We anticipate that MFA will find further application in STM images that suffer from serious distortions and thermal drift, such as those obtained during high-temperature imaging, and facilitate studies of surface diffusion [7]. Accurate alignment of images allows movies to be created that directly reveal dynamic behaviour without the distractions inherent in unprocessed sequences [27]. It is also possible to use automation to extract rare kinetic events that would be very time consuming to identify manually. The sensitivity of MFA may also provide new insights into the investigation of metal surfaces with corrugations less than 0.1 Å [24].

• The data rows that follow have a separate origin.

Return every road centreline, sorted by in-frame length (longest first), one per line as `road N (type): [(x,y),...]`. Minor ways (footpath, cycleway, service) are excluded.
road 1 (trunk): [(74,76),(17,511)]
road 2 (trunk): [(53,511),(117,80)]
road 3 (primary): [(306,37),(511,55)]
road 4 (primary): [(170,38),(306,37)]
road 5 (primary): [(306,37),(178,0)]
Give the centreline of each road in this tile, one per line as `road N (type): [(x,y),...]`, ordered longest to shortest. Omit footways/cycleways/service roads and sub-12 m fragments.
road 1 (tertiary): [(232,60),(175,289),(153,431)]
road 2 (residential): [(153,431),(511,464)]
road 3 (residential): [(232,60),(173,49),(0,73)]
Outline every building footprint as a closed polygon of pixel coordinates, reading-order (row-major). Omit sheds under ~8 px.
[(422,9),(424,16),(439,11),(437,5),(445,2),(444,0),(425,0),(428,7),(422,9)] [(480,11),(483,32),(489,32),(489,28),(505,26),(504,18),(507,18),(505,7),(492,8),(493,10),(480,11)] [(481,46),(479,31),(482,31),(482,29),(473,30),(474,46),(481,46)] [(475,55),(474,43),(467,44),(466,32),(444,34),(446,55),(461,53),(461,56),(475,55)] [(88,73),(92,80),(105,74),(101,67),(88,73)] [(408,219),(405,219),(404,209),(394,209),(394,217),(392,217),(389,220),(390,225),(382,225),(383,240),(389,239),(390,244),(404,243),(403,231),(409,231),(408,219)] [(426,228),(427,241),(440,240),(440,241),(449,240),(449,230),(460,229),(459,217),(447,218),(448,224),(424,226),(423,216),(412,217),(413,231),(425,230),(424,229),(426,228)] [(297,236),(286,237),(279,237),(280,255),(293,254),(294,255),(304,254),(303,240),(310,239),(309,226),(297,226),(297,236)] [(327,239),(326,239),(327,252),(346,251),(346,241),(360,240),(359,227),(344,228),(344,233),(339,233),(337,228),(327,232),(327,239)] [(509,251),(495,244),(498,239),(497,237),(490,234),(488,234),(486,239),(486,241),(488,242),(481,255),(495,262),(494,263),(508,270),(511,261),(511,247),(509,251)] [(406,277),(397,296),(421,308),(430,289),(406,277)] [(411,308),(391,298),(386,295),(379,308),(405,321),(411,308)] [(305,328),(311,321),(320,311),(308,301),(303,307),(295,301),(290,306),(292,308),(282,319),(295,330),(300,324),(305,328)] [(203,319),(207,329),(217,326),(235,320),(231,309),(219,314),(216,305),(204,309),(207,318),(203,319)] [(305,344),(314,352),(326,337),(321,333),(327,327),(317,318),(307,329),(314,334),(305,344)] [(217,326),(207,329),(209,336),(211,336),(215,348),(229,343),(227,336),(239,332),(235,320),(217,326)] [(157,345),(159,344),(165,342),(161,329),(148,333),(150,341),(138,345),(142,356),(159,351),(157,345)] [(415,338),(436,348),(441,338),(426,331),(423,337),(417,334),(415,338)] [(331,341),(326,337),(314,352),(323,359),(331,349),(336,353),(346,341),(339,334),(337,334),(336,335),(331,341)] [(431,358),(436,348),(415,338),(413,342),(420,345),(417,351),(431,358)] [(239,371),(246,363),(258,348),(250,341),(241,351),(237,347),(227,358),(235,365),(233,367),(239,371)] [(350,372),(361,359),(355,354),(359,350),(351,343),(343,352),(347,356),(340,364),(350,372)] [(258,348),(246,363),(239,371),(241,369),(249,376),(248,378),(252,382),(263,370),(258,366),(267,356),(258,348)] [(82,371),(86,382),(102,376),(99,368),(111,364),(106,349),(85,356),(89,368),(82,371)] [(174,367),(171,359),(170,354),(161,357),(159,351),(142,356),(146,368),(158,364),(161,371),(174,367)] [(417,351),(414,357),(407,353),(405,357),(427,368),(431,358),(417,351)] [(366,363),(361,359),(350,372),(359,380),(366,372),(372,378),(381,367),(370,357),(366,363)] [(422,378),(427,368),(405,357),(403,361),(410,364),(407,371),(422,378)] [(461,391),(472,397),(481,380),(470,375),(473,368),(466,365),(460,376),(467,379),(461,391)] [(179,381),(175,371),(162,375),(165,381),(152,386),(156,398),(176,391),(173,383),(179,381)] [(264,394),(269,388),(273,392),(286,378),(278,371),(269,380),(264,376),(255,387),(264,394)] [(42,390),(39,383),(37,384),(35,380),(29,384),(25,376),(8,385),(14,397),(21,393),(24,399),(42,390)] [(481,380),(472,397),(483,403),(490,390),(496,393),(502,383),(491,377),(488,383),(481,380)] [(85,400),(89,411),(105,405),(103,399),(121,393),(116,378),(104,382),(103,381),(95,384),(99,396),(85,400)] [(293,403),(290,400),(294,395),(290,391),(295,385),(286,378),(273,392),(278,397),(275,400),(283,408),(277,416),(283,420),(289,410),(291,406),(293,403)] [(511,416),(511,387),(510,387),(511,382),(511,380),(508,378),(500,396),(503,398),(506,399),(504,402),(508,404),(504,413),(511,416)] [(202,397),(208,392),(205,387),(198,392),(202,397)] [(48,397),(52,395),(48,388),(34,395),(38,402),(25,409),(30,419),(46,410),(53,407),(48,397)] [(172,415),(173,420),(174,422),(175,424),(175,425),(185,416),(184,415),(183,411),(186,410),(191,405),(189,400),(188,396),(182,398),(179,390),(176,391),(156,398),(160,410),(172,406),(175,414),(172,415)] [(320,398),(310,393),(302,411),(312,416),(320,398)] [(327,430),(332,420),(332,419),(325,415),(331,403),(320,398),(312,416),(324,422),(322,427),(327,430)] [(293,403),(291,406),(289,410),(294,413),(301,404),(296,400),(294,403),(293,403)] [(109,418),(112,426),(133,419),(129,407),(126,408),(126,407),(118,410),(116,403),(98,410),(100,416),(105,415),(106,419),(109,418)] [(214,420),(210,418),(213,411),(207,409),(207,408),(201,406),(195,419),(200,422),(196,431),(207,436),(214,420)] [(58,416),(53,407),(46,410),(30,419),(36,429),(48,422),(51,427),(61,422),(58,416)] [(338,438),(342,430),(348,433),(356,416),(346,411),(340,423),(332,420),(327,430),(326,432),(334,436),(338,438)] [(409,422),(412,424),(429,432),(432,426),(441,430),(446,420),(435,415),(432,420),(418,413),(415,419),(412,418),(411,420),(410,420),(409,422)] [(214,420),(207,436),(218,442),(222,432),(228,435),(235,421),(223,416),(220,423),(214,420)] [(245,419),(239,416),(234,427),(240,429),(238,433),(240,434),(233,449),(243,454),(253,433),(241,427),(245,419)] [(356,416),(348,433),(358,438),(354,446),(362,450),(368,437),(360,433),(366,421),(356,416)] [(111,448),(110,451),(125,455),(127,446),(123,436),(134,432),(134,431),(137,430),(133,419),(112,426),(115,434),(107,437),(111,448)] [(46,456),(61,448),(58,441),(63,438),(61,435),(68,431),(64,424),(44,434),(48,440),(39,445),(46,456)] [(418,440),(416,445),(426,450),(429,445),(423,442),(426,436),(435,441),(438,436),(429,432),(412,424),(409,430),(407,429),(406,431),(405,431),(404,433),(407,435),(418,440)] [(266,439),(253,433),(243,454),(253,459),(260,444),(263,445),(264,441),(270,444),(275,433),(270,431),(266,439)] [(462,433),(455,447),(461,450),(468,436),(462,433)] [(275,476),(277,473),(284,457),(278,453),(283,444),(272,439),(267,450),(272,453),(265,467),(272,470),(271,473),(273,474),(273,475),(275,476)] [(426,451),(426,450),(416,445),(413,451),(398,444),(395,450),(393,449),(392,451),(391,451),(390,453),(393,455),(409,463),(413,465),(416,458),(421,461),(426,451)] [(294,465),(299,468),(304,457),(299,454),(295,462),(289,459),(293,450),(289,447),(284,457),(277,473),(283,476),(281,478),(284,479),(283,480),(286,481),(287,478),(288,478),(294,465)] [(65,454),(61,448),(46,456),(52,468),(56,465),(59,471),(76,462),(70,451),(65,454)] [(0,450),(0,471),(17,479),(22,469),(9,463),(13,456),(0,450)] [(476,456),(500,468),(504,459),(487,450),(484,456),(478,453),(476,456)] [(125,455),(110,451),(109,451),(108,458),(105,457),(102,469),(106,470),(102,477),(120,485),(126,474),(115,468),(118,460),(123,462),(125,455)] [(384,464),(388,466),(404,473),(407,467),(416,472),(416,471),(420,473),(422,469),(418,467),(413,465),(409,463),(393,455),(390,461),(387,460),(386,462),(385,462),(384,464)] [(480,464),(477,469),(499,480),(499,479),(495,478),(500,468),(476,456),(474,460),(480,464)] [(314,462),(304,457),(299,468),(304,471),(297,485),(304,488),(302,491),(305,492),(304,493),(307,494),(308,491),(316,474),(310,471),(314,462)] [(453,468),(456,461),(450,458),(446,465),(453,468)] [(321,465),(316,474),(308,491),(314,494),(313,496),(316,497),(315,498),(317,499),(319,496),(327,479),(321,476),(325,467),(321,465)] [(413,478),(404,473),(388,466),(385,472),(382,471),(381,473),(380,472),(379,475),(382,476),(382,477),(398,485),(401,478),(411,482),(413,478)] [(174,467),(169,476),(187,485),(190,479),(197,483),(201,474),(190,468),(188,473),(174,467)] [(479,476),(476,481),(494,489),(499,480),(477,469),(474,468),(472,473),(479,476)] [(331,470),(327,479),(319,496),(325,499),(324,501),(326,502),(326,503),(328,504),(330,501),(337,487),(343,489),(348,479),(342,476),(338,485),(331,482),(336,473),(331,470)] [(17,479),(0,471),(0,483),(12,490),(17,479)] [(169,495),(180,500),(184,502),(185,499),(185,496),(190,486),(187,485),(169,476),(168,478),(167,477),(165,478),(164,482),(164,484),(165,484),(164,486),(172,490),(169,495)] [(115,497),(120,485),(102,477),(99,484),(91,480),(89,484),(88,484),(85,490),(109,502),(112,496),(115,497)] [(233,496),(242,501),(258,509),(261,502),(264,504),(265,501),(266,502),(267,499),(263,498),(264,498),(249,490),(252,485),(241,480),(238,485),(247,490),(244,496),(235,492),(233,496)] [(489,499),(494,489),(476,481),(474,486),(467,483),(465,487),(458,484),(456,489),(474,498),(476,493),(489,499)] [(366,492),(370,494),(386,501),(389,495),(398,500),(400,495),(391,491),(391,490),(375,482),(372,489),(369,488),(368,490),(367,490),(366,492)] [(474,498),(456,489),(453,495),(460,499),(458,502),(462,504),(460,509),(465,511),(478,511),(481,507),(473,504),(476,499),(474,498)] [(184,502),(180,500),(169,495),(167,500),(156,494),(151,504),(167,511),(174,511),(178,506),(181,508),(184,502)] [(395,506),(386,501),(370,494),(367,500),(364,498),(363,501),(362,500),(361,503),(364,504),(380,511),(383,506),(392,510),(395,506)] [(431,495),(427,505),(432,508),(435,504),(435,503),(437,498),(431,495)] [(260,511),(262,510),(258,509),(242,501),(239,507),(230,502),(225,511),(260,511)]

With the three examples presented here, we have demonstrated the fidelity, sensitivity, and selectivity that can be achieved for STM data when using a multi-frame averaging (MFA) approach. This approach is made possible by the robust and automated non-rigid registration afforded by the SmartAlign software package. We demonstrate the approximately square-root relationship improvement in SNR upon image averaging, a sub-picometre precision height measurement, and the automated identification of chiral unit cells on a surface. These automated tools, which do not require prior knowledge of the surface structure, promise to facilitate more rapid and higher-precision studies of surfaces, making full use of the experimentalists recorded data sets. This advance allows a new study of surface pico-science to be developed where subtle variations in surface structure can now be seen, that hitherto were not detected because they were buried in noise. In future developments, it would be interesting to combine MFA with automated probe microscopy [28], to remove the substantial operator time commitment in obtaining hundreds of STM images of the same area.


UHV-STM images were taken using two JEOL instruments, a JSTM4500s and a JSTM4500xt, both operating at a base pressure of 10−8 Pa. Constant current STM images were taken at room temperature using etched tungsten tips. The B-doped Si(111) samples were prepared by flashing at 1200 °C for 15 s to desorb the native oxide and cooled to room temperature to allow the (7 × 7) reconstruction to form. The (2 × 2) Ti2O3 honeycomb ultrathin films on Au(111) substrates were grown according to the description detailed in Ref. [15]. The SrTiO3(111)-(4 × 4) reconstructions were generated on 0.5 wt% Nb-doped samples according to the recipe described in Ref. [18].

To estimate the reduction in image noise power (and resulting improvement in image signal–noise ratio), images were 3 × 3 px median-filtered and subtracted from the originals to leave an estimate of the noise only. From these noise-estimates, the standard deviation was plotted as a metric of the noise power. This process was repeated for increasing numbers of averaged images leading to the inverse square-root trend behaviour. For very large numbers of frames being averaged, the SNR becomes so high that the median-filtering approach to estimation of noise power no longer holds and the improvement becomes harder to track. For the template-matching step, repeat-tile searching was performed using a thresholded cross-correlation approach. Local maxima in this cross-correlation indicate the positions of the repeats of the given motif which are then cropped out.